Disable the root folder:
from brkraw.specs.pruner.logic import prune_dataset_to_zip
out = prune_dataset_to_zip(
source="/path/to/dataset",
dest="out.zip",
files=["method", "acqp", "visu_pars"],
mode="keep",
add_root=False,
)
Template variables in spec¶
When pruning from a spec, you can substitute $KEY placeholders using
template_vars.
from brkraw.specs.pruner.logic import prune_dataset_to_zip_from_spec
out = prune_dataset_to_zip_from_spec(
"prune.yaml",
source="/path/to/dataset",
dest="out.zip",
template_vars={"Project": "CAMRI"},
)
In the spec:
root_name: "$Project_shared"
Notes:
- Substitution is recursive for all strings in the spec.

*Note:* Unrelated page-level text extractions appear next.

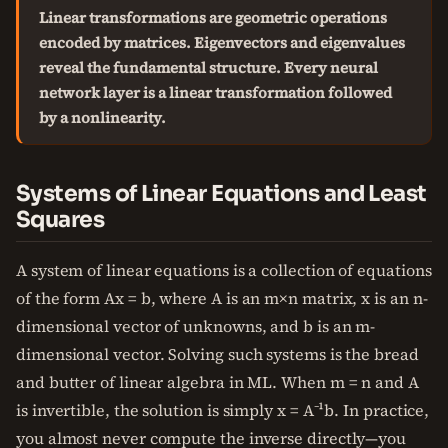
Linear transformations are geometric operations
encoded by matrices. Eigenvectors and eigenvalues
reveal the fundamental structure. Every neural
network layer is a linear transformation followed
by a nonlinearity.
Systems of Linear Equations and Least
Squares
A system of linear equations is a collection of equations
of the form Ax = b, where A is an m×n matrix, x is an n-
dimensional vector of unknowns, and b is an m-
dimensional vector. Solving such systems is the bread
and butter of linear algebra in ML. When m = n and A
is invertible, the solution is simply x = A⁻¹b. In practice,
you almost never compute the inverse directly—you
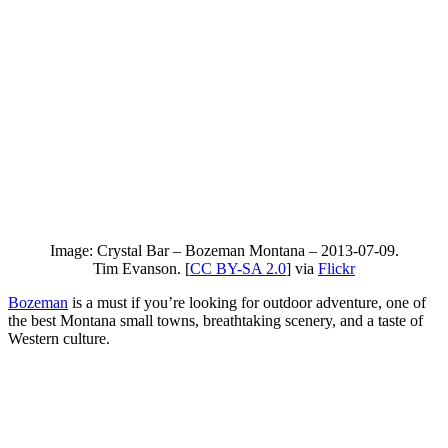
Image: Crystal Bar – Bozeman Montana – 2013-07-09.
Tim Evanson. [
CC BY-SA 2.0
] via
Flickr
Bozeman
is a must if you’re looking for outdoor adventure, one of
the best Montana small towns, breathtaking scenery, and a taste of
Western culture.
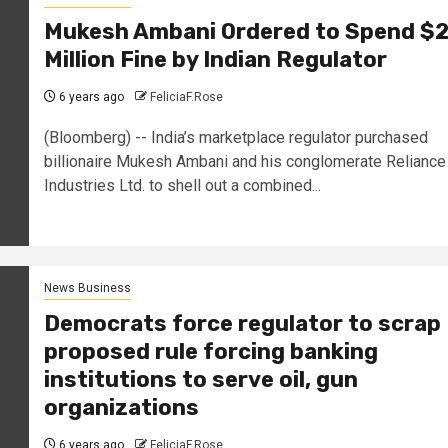
Mukesh Ambani Ordered to Spend $
Million Fine by Indian Regulator
6 years ago
FeliciaF.Rose
(Bloomberg) -- India’s marketplace regulator purchased
billionaire Mukesh Ambani and his conglomerate Reliance
Industries Ltd. to shell out a combined...
News Business
Democrats force regulator to scrap
proposed rule forcing banking
institutions to serve oil, gun
organizations
6 years ago
FeliciaF.Rose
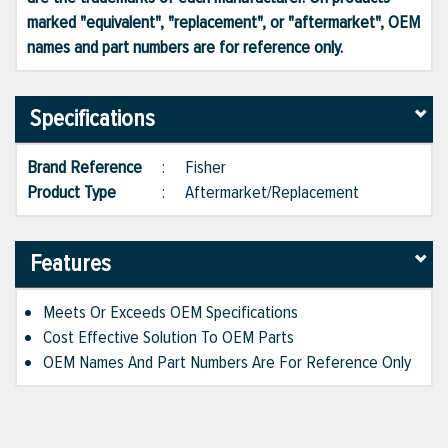
marked "equivalent", "replacement", or "aftermarket", OEM
names and part numbers are for reference only.
Specifications
Brand Reference
:
Fisher
Product Type
:
Aftermarket/Replacement
Features
Meets Or Exceeds OEM Specifications
Cost Effective Solution To OEM Parts
OEM Names And Part Numbers Are For Reference Only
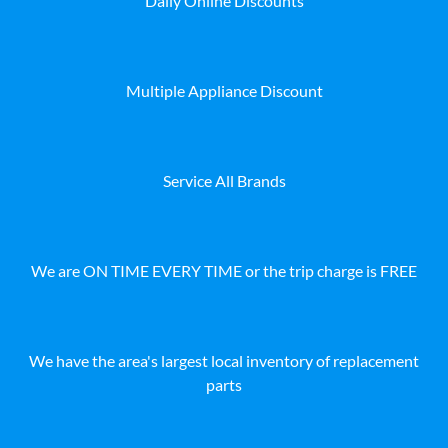
Daily Online Discounts
Multiple Appliance Discount
Service All Brands
We are ON TIME EVERY TIME or the trip charge is FREE
We have the area's largest local inventory of replacement
parts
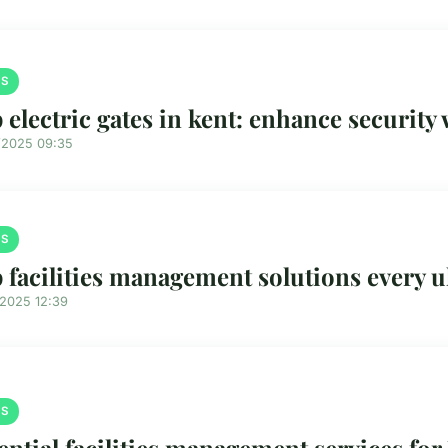
S
 electric gates in kent: enhance security 
/2025 09:35
S
 facilities management solutions every 
/2025 12:39
S
ential facilities management services fo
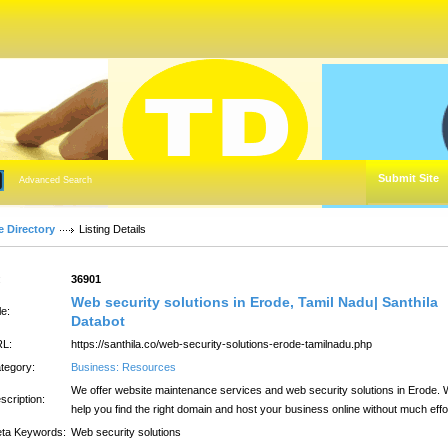
Submit Site
Advanced Search
e Directory
Listing Details
:
36901
Web security solutions in Erode, Tamil Nadu| Santhila
le:
Databot
L:
https://santhila.co/web-security-solutions-erode-tamilnadu.php
tegory:
Business: Resources
We offer website maintenance services and web security solutions in Erode.
scription:
help you find the right domain and host your business online without much effo
ta Keywords:
Web security solutions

- Unknown variables are left unchanged.
Spec validation¶
By default, specs are validated against the schema.
Disable validation:
from brkraw.specs.pruner.logic import prune_dataset_to_zip_from_spec
out = prune_dataset_to_zip_from_spec(
"prune.yaml",
source="/path/to/dataset",
dest="out.zip",
validate=False,
)
You can also load and validate explicitly:
from brkraw.specs.pruner.logic import load_prune_spec
spec = load_prune_spec("prune.yaml", validate=True)
Overrides when using a spec¶
prune_dataset_to_zip_from_spec() supports explicit overrides that replace
spec values at runtime:
strip_jcamp_commentsroot_namedirsmode
Example:
from brkraw.specs.pruner.logic import prune_dataset_to_zip_from_spec
out = prune_dataset_to_zip_from_spec(
"prune.yaml",
source="/path/to/dataset",
dest="out.zip",
mode="keep",
dirs=[{"level": 1, "dirs": [3]}],
root_name="shared_scan3",
strip_jcamp_comments=True,
)
Sidecar output¶
This module writes only the destination zip.
If you need a reproducibility sidecar (for example, <output>.prune.yaml),
generate it in your application layer using the resolved spec, overrides, and
paths that you pass into these functions.
Common pitfalls¶
filesmust contain at least one selector, or pruning fails.update_paramsmatches by basename only (not full path).- If filtering removes all files, pruning fails.
- If a JCAMP file cannot be parsed for updates, pruning fails.
- When using
prune_dataset_to_zip_from_spec(),sourceanddestare required.